• [Task directions]: Only those lines in the data below from the line containing "et Hanoï aux montagnes du nord, Lau" through the line containing "Catechesi - Formazione catechisti", both included, should be restated word for word.

• [Dataset records]:
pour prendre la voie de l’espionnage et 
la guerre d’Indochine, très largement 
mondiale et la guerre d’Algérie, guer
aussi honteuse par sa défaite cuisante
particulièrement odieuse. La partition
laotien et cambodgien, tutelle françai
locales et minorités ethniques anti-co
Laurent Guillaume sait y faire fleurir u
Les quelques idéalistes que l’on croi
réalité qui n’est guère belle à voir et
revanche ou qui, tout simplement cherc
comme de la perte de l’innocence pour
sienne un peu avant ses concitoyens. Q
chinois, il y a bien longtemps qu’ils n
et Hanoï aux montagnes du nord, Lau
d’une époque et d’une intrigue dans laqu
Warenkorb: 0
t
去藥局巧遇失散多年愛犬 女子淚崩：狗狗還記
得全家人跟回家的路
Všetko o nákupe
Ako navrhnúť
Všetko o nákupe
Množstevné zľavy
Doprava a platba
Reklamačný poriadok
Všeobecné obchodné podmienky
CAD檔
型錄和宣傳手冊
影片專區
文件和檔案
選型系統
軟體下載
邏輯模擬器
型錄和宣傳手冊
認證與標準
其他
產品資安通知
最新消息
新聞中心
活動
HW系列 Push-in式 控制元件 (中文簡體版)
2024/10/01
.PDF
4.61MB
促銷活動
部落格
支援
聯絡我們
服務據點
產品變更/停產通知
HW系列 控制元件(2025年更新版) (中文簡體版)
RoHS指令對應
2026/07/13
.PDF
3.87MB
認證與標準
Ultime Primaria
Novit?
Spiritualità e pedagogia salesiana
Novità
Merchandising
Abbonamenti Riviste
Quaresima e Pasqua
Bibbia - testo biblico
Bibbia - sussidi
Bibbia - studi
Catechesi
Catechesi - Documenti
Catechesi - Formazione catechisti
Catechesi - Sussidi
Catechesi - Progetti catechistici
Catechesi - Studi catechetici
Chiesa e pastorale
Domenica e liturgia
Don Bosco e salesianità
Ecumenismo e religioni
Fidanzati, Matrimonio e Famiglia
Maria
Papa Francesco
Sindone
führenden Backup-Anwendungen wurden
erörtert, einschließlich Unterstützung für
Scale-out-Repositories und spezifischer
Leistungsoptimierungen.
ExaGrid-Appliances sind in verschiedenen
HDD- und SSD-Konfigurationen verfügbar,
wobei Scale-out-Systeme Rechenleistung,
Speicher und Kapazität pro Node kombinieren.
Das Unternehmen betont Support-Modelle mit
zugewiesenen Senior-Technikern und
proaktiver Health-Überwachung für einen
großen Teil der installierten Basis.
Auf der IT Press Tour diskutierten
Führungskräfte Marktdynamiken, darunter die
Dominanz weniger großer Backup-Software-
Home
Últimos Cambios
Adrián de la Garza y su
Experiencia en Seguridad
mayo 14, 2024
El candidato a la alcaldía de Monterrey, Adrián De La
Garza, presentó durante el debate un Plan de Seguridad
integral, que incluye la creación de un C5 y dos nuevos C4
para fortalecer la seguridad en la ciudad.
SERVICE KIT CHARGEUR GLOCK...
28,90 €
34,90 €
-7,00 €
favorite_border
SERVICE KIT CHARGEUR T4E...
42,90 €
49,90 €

• [Response to the exercise]:
et Hanoï aux montagnes du nord, Lau
d’une époque et d’une intrigue dans laqu
Warenkorb: 0
t
去藥局巧遇失散多年愛犬 女子淚崩：狗狗還記
得全家人跟回家的路
Všetko o nákupe
Ako navrhnúť
Všetko o nákupe
Množstevné zľavy
Doprava a platba
Reklamačný poriadok
Všeobecné obchodné podmienky
CAD檔
型錄和宣傳手冊
影片專區
文件和檔案
選型系統
軟體下載
邏輯模擬器
型錄和宣傳手冊
認證與標準
其他
產品資安通知
最新消息
新聞中心
活動
HW系列 Push-in式 控制元件 (中文簡體版)
2024/10/01
.PDF
4.61MB
促銷活動
部落格
支援
聯絡我們
服務據點
產品變更/停產通知
HW系列 控制元件(2025年更新版) (中文簡體版)
RoHS指令對應
2026/07/13
.PDF
3.87MB
認證與標準
Ultime Primaria
Novit?
Spiritualità e pedagogia salesiana
Novità
Merchandising
Abbonamenti Riviste
Quaresima e Pasqua
Bibbia - testo biblico
Bibbia - sussidi
Bibbia - studi
Catechesi
Catechesi - Documenti
Catechesi - Formazione catechisti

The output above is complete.